One range is to be output from the listing below, exactly as written: the line with "no public methods." to the line with "item is absent", both kept.
___ DATA PROVIDED ___
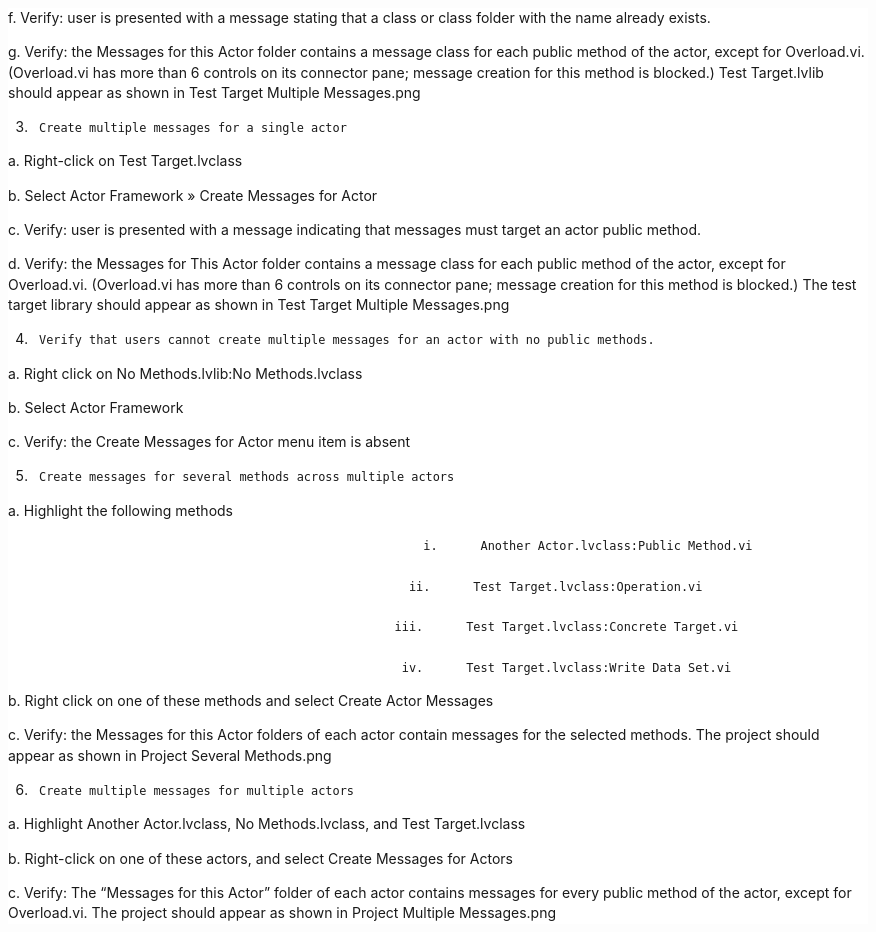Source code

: f.        Verify:  user is presented with a message stating that a class or class folder with the name already exists.

g.      Verify:  the Messages for this Actor folder contains a message class for each public method of the actor, except for Overload.vi.  (Overload.vi has more than 6 controls on its connector pane; message creation for this method is blocked.)  Test Target.lvlib should appear as shown in Test Target Multiple Messages.png

3.      Create multiple messages for a single actor

a.      Right-click on Test Target.lvclass

b.      Select Actor Framework » Create Messages for Actor

c.       Verify:  user is presented with a message indicating that messages must target an actor public method.

d.      Verify:  the Messages for This Actor folder contains a message class for each public method of the actor, except for Overload.vi.  (Overload.vi has more than 6 controls on its connector pane; message creation for this method is blocked.)  The test target library should appear as shown in Test Target Multiple Messages.png

4.      Verify that users cannot create multiple messages for an actor with no public methods.

a.      Right click on No Methods.lvlib:No Methods.lvclass

b.      Select Actor Framework

c.       Verify:  the Create Messages for Actor menu item is absent

5.      Create messages for several methods across multiple actors

a.      Highlight the following methods

                                                              i.      Another Actor.lvclass:Public Method.vi

                                                            ii.      Test Target.lvclass:Operation.vi

                                                          iii.      Test Target.lvclass:Concrete Target.vi

                                                           iv.      Test Target.lvclass:Write Data Set.vi

b.      Right click on one of these methods and select Create Actor Messages

c.       Verify:  the Messages for this Actor folders of each actor contain messages for the selected methods.  The project should appear as shown in Project Several Methods.png

6.      Create multiple messages for multiple actors

a.      Highlight Another Actor.lvclass, No Methods.lvclass, and Test Target.lvclass

b.      Right-click on one of these actors, and select Create Messages for Actors

c.       Verify:  The “Messages for this Actor” folder of each actor contains messages for every public method of the actor, except for Overload.vi.  The project should appear as shown in Project Multiple Messages.png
___
(RESULT OF THIS EXERCISE):
4.      Verify that users cannot create multiple messages for an actor with no public methods.

a.      Right click on No Methods.lvlib:No Methods.lvclass

b.      Select Actor Framework

c.       Verify:  the Create Messages for Actor menu item is absent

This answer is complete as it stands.